Les chercheurs peuvent ajuster l’épaisseur de la couche de platine selon les besoins pour induire la condition de couplage critique au niveau de l’interface cousue et piéger la lumière entrante pour qu’elle soit parfaitement absorbée. Ils peuvent également éloigner le système du couplage critique vers un couplage sous- ou supercritique, où une absorption et une émission parfaites ne peuvent pas avoir lieu.
« En réglant finement l'épaisseur de la couche de platine jusqu'à une épaisseur critique d'environ 2,3 nanomètres, nous amenons la cavité à la condition de couplage critique où le système présente une absorption parfaite et, par conséquent, une émission parfaite », a déclaré le premier auteur, M. Said. Ergoktas, chercheur associé en génie des matériaux à l'Université de Manchester. « Ce n’est qu’en cousant deux couches de platine d’épaisseurs inférieures et supérieures à l’épaisseur critique sur la même couche diélectrique que nous pouvons créer une interface topologique de deux cavités où l’absorption et l’émission parfaites sont confinées. Un point crucial ici est que les cavités formant l’interface ne se trouvent pas dans des conditions de couplage critiques, mais que l’interface elle-même l’est.

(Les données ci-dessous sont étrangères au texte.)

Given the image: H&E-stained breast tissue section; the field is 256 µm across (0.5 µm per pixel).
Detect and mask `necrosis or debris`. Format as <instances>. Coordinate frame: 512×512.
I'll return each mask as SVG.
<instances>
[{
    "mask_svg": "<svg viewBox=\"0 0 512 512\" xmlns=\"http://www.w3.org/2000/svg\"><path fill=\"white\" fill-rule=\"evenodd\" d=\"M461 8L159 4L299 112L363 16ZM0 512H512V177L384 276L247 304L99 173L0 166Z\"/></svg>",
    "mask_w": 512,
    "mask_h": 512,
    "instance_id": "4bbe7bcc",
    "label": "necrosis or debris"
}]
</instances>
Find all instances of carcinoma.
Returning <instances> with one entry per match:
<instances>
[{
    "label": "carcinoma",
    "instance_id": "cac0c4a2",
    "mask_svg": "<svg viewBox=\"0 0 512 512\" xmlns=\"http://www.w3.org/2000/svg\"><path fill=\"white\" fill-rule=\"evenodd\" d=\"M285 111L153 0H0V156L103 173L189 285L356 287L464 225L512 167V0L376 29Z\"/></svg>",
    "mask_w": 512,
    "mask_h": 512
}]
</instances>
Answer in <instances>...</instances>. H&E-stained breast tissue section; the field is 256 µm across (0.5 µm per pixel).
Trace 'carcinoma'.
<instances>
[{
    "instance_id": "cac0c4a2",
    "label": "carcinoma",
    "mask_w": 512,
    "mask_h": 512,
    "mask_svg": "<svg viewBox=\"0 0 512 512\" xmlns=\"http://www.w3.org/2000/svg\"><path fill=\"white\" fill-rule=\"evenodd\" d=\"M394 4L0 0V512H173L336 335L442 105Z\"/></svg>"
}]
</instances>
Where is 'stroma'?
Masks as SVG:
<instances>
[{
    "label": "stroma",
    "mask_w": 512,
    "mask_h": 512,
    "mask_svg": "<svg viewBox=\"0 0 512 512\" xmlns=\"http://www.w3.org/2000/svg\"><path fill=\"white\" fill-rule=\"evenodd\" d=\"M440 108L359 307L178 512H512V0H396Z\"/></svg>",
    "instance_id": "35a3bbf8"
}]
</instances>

Ce développement remet en question la compréhension conventionnelle des émissions thermiques dans ce domaine, selon le co-auteur Stefan Rotter, chercheur à l'Université de technologie de Vienne en Autriche.
« Chaque objet chaud rayonne de la chaleur sous la forme d'une lumière incohérente et aléatoire », a déclaré Rotter. « Traditionnellement, on pensait que le rayonnement thermique ne pouvait pas avoir de propriétés topologiques en raison de sa nature incohérente. »
Ce travail a cependant démontré que l'émission thermique peut être conçue pour avoir des caractéristiques topologiques, ce qui peut créer des états de lumière fortement confinés qui n'émettent qu'à partir de l'interface topologique entre deux surfaces. Les chercheurs ont déclaré qu'ils pouvaient également concevoir les paramètres de l'interface sous n'importe quelle forme, depuis une ligne étroite jusqu'à quelque chose de plus compliqué, comme le contour du Royaume-Uni.
Selon Kocabas, leur approche de la construction de systèmes topologiques de contrôle des rayonnements est facilement accessible aux scientifiques et aux ingénieurs.
« Cela peut être aussi simple que de créer un film divisé en deux régions d'épaisseurs différentes de telle sorte qu'un côté satisfasse au couplage sous-critique et que l'autre soit dans le régime de couplage supercritique, divisant le système en deux classes topologiques différentes », Kocabas dit.
L'interface réalisée présente une émissivité thermique parfaite, qui est protégée par la topologie de réflexion et « fait preuve de robustesse contre les perturbations et les défauts locaux », selon le co-auteur Ali Kecebas, chercheur postdoctoral à Penn State. L'équipe a utilisé des expériences et des simulations numériques pour confirmer les caractéristiques topologiques du système, ainsi que la physique non hermitienne qui sous-tend le fonctionnement du système.
Parmi les contributeurs figurent Sina Soleymani, qui a obtenu un doctorat en sciences de l'ingénierie et en mécanique de Penn State en 2021, lorsque les premières phases de ce travail ont été achevées ; Konstantinos Despotelis, Gokhan Bakan et Alessandro Principi, Université de Manchester ; et Askin Kocabas, Université Koc, Turquie.
Le Conseil européen de la recherche, Consolidator Grant, le prix de l'Initiative de recherche universitaire multidisciplinaire (MURI) du Bureau de la recherche scientifique de l'Air Force sur les systèmes programmables avec dynamique quantique non hermitienne et le prix du Bureau de la recherche scientifique de l'Air Force ont soutenu ce travail.